Divers, as a class, are not superstitious. Seldom do their thoughts down below stray into realms of fantasy, nor have they time to dream, but only to hammer, and saw, and ply the crowbar, and drive iron spikes twenty inches long into huge timbers – in short, to attend strictly to their work.

It is amusing to note the scorn of practical divers for the nice electric-lighting and telephone contrivances of divers who never dive, but sell their inventions to the Government for its Newport diving school, which same inventions remain, for the most part, in their spick-span boxes. It seems simple enough to have submarine lights; yet divers who dive prefer to grope in the almost darkness of our ordinary waters. It seems a distinct advantage that diver and tender be able to talk over a wire; yet divers who dive keep jealously to the clumsy system of jerks on the lines, and will not even be bothered with the Morse alphabet. The fact is, a diver has quite as much as he can attend to with the burden of his suit (about a hundred and seventy-five pounds), and his two lines to watch and keep from kinks and entanglements. Touch one of these lines, and you touch his life. Fasten a new line to him, or two new lines, and you enormously increase his peril. Imagine yourself stumbling about in a dark forest, with a man strapped on your back, and several ropes dragging behind you among trees and rocks, each separate rope being to you as breath and blood! That is precisely the diver's case. So he goes; so he works. And when they offer him pretty apparatus to increase his load, he will have none of it. Nor will he tug any extra ropes. "I have ways enough of dying as it is," says he.
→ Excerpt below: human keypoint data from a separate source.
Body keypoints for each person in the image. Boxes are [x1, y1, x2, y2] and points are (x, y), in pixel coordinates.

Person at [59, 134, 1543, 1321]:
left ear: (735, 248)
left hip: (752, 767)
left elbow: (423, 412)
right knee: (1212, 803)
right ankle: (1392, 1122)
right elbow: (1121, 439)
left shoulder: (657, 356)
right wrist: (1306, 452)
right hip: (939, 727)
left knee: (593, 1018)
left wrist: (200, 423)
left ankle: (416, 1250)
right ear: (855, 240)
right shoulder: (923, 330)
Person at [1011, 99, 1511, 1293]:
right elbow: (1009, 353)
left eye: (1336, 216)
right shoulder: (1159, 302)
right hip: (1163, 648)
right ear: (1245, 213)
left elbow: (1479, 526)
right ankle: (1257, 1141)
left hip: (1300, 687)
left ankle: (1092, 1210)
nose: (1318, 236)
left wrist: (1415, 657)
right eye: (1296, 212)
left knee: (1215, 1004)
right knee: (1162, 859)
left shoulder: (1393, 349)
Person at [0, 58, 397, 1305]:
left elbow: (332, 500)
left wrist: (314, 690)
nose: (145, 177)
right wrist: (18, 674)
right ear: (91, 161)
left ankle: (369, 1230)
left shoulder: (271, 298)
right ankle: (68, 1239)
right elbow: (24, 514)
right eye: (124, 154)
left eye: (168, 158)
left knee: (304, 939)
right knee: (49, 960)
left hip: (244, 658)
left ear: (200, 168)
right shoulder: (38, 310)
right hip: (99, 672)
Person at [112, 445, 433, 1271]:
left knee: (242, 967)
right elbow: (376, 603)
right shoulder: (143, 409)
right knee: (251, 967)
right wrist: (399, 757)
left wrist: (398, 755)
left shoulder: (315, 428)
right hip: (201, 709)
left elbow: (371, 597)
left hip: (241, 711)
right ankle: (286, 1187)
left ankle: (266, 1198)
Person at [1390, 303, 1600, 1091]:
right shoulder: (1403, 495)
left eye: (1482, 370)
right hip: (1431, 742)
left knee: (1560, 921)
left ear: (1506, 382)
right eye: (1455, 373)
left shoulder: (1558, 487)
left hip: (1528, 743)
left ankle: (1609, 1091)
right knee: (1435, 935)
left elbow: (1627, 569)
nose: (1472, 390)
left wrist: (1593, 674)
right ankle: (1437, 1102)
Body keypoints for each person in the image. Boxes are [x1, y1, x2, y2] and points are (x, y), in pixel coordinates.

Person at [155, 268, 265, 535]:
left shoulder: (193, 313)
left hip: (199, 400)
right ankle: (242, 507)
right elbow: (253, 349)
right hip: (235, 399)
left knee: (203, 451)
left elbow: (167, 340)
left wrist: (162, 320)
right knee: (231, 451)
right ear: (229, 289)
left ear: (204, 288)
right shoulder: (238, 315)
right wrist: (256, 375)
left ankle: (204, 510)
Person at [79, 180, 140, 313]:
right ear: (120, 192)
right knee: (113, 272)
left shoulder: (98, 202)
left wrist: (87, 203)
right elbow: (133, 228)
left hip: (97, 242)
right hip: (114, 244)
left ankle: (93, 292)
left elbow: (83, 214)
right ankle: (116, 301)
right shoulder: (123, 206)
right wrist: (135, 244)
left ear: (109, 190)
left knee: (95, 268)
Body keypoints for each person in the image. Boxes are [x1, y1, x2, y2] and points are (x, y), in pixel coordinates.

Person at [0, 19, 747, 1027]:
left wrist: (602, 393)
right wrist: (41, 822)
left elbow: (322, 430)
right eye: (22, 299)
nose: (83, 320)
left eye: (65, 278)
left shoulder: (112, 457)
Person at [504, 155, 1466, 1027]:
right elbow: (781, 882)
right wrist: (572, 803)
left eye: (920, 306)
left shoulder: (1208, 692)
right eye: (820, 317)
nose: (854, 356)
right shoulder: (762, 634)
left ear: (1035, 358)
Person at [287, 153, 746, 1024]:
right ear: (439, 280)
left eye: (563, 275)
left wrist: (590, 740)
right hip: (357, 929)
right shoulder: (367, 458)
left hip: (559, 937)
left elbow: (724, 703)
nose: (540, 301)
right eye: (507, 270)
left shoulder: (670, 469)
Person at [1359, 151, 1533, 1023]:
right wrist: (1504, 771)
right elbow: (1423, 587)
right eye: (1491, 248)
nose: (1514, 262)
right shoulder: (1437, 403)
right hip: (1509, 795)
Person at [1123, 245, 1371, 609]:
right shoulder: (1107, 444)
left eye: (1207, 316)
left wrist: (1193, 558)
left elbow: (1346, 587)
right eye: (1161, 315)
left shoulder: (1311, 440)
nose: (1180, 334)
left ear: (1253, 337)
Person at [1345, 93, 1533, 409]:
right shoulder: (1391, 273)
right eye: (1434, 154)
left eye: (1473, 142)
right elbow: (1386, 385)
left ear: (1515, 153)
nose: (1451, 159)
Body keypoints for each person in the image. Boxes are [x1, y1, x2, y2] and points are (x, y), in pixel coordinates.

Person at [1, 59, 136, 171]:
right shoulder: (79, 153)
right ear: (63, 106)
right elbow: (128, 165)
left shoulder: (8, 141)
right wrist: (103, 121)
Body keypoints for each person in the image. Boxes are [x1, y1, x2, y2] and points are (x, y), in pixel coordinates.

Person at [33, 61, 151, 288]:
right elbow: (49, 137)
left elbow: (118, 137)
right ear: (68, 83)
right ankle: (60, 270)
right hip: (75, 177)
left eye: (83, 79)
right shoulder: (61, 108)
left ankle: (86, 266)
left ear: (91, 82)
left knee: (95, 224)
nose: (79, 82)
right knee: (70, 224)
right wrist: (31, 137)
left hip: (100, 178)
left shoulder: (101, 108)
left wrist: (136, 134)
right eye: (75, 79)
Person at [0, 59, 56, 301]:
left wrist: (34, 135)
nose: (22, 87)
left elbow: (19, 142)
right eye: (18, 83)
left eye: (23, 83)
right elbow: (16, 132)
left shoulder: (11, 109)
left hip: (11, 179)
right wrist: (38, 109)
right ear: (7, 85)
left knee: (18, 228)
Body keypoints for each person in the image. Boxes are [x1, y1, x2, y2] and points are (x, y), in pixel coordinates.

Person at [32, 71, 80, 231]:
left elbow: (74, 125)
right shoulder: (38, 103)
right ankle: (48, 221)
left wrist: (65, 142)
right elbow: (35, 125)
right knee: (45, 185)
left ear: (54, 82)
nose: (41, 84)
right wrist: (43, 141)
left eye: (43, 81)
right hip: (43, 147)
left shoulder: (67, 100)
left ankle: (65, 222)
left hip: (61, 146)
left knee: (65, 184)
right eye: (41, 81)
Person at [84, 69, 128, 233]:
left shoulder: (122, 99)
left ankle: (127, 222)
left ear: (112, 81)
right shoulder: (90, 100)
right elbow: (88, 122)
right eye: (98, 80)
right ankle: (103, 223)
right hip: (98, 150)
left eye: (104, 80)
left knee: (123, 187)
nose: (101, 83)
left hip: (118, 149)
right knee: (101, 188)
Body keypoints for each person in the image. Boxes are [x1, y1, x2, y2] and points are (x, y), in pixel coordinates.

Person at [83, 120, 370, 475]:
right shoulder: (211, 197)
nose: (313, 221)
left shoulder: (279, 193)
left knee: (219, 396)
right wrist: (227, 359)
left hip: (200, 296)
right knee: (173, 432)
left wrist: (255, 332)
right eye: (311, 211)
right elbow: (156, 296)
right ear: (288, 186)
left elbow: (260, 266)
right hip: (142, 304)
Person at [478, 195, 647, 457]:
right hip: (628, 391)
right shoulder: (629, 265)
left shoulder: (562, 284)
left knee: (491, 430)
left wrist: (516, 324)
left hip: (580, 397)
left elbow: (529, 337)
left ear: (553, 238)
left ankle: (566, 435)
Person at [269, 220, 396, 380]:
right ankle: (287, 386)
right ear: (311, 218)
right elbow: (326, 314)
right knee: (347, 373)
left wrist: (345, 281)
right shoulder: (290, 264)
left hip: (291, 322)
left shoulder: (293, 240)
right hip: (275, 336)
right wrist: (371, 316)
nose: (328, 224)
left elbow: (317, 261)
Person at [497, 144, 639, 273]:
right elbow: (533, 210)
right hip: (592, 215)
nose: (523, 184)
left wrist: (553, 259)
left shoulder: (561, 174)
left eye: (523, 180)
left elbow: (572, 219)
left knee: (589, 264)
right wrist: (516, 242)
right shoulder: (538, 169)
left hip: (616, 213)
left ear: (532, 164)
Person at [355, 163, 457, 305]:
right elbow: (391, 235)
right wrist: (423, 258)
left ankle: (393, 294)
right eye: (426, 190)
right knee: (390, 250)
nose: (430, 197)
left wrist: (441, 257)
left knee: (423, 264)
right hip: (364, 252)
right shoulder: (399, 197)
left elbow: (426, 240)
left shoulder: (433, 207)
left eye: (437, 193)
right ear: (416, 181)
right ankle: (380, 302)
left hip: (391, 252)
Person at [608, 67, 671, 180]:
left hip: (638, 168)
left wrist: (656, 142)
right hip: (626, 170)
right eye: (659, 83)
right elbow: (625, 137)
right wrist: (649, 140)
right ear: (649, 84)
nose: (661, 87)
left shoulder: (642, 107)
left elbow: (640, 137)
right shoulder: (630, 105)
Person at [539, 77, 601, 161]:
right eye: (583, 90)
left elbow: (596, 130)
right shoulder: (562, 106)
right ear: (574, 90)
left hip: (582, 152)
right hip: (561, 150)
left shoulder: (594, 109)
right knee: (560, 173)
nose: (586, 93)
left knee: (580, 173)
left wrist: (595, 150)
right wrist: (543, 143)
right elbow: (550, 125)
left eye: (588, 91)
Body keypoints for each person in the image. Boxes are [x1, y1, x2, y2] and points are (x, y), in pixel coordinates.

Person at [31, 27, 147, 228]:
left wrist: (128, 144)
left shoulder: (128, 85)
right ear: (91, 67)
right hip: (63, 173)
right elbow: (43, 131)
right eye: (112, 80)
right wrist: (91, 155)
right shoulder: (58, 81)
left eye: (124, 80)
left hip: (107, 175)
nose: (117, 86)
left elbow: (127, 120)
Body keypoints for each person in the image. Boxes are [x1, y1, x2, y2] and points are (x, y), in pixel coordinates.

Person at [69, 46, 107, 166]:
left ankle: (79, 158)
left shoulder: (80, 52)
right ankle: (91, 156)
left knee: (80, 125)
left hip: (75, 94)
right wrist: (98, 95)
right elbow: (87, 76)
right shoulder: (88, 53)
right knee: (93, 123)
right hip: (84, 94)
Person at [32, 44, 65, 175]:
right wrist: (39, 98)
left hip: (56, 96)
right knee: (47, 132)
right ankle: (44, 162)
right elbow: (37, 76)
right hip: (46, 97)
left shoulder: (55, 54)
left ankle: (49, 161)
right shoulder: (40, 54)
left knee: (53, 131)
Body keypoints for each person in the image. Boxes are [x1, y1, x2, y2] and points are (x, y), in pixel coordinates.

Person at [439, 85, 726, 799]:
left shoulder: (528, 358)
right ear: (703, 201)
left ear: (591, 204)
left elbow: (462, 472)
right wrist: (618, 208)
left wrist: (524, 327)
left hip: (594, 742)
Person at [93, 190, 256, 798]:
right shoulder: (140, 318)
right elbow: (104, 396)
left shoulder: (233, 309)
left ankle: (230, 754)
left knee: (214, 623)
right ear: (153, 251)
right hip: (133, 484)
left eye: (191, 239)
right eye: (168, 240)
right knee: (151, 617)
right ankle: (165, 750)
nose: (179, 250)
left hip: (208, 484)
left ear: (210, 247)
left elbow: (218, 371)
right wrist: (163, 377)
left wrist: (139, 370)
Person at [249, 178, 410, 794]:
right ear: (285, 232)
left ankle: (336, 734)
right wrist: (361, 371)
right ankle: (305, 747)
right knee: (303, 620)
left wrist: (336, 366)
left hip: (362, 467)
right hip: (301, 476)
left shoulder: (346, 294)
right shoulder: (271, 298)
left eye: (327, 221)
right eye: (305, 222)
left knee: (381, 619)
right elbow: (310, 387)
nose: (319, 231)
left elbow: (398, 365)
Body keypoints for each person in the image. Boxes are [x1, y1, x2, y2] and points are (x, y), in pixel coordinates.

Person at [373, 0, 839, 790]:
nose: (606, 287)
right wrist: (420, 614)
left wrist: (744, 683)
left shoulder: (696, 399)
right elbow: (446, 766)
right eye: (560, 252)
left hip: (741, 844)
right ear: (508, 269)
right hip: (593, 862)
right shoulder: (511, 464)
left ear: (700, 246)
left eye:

Working thus in gloom or darkness, the diver develops his senses of feeling and locality. He gains certain qualities of blind men, and finds guidance in unlooked-for ways. The ascending bubbles from his helmet, for instance, shine silver white and may be seen for a couple of fathoms. These bubbles have a trick of lodging in a vessel's seams, and so give the diver a rough pattern of her. Again, in searching for leaks, the sense of hearing helps him, for he can distinguish (after long habit) the sucking sound of water rushing through the holes.